## Task statement
Write out the data word for word and omit every picture.

## Data section
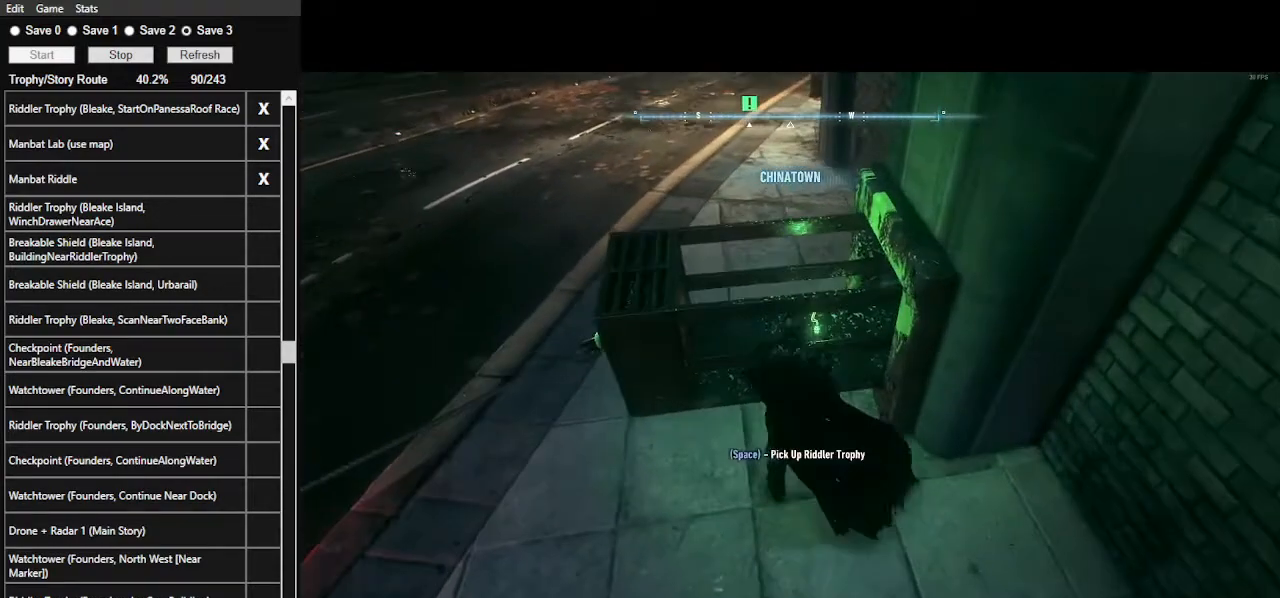
{"keys": ["a", "ctrl_l", "w"], "mouse": [], "events": [[33, "space", "down"], [167, "space", "up"], [400, "a", "down"], [467, "w", "down"], [500, "ctrl_l", "down"]]}
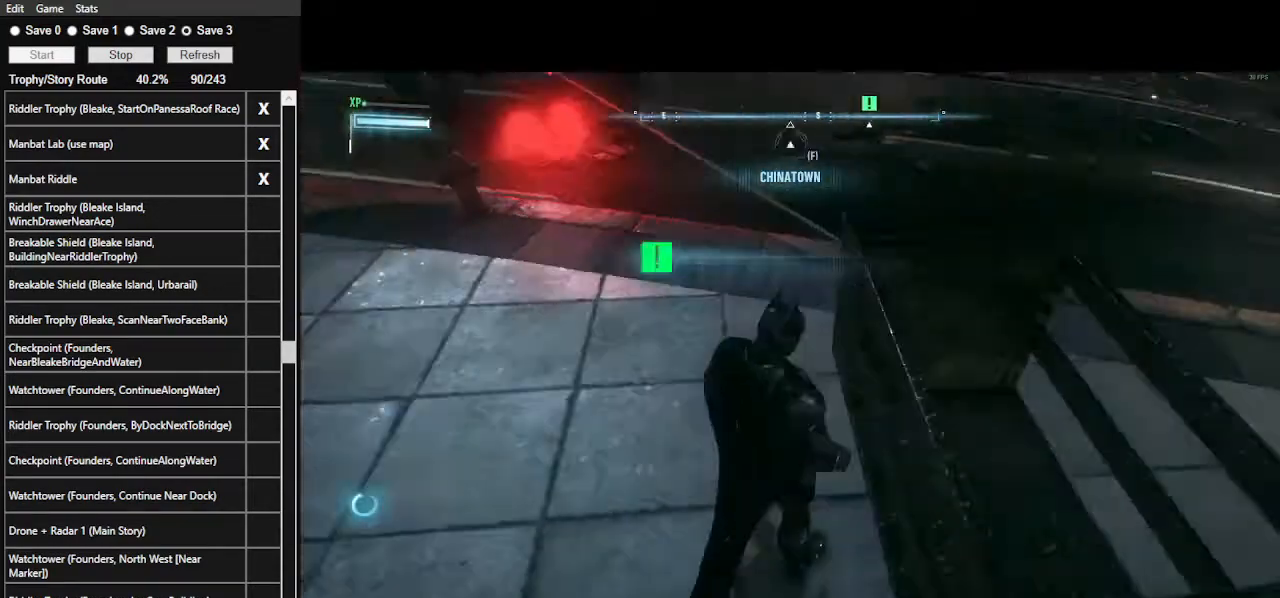
{"keys": ["space", "w"], "mouse": [], "events": [[333, "a", "up"], [333, "ctrl_l", "up"], [333, "space", "down"]]}
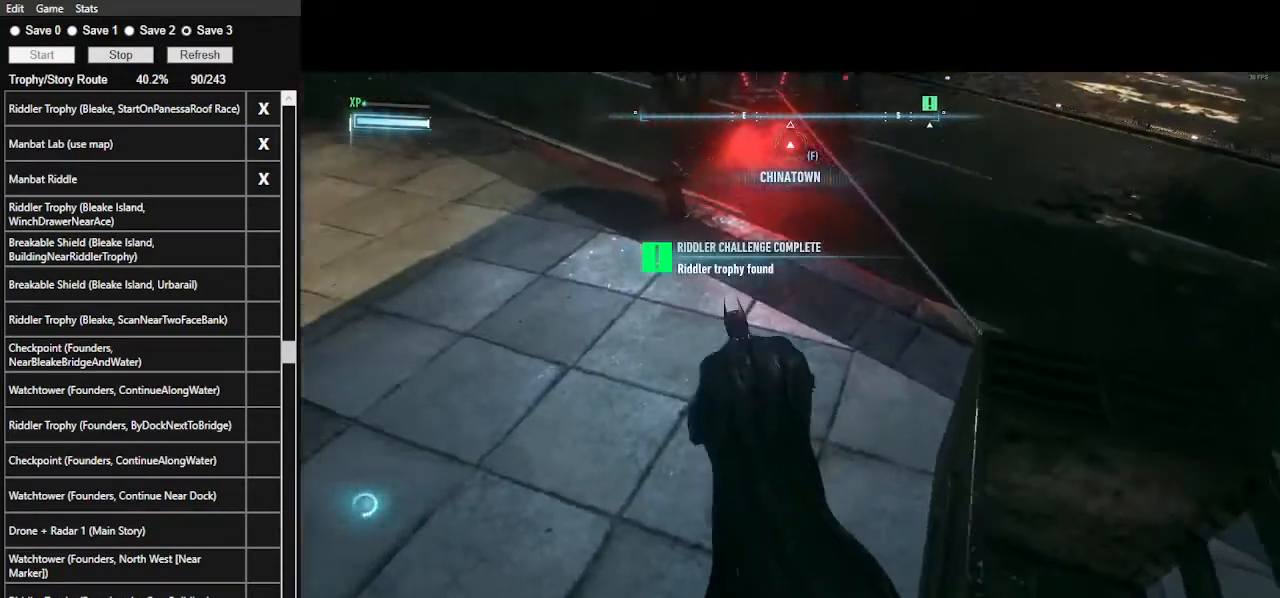
{"keys": ["space", "w"], "mouse": [], "events": [[167, "e", "down"], [267, "e", "up"], [400, "e", "down"], [500, "e", "up"]]}
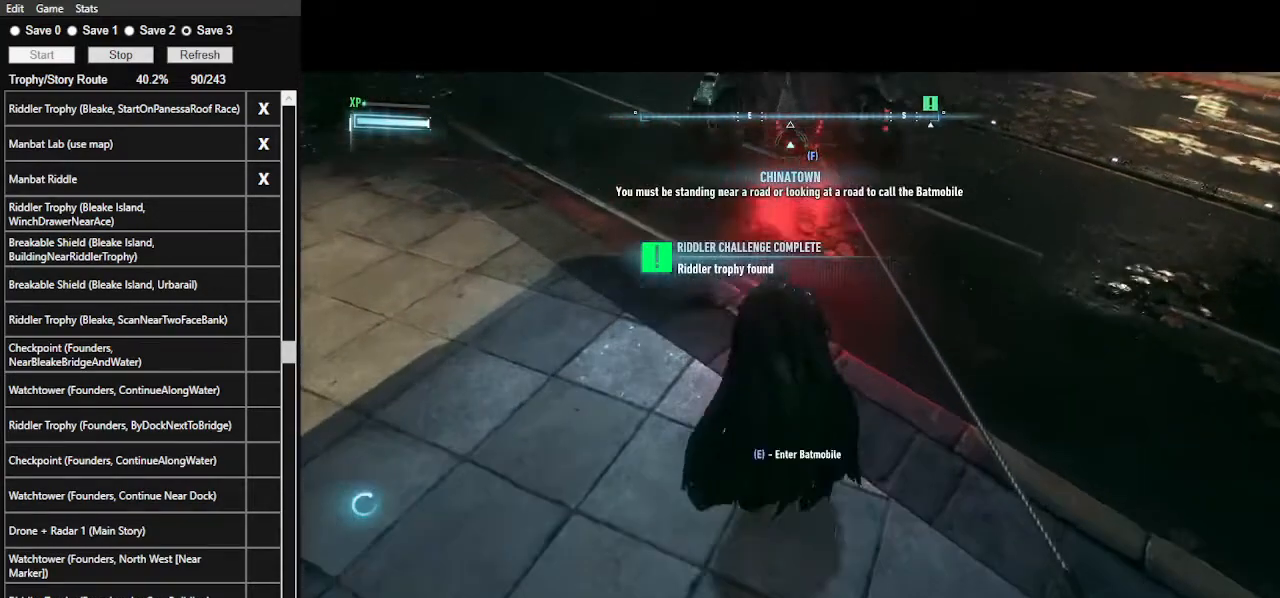
{"keys": ["space", "w"], "mouse": [], "events": [[67, "e", "down"], [167, "e", "up"]]}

## Worked solution
{"keys": ["a", "ctrl_l", "w"], "mouse": [], "events": [[33, "space", "down"], [167, "space", "up"], [400, "a", "down"], [467, "w", "down"], [500, "ctrl_l", "down"]]}
{"keys": ["space", "w"], "mouse": [], "events": [[333, "a", "up"], [333, "ctrl_l", "up"], [333, "space", "down"]]}
{"keys": ["space", "w"], "mouse": [], "events": [[167, "e", "down"], [267, "e", "up"], [400, "e", "down"], [500, "e", "up"]]}
{"keys": ["space", "w"], "mouse": [], "events": [[67, "e", "down"], [167, "e", "up"]]}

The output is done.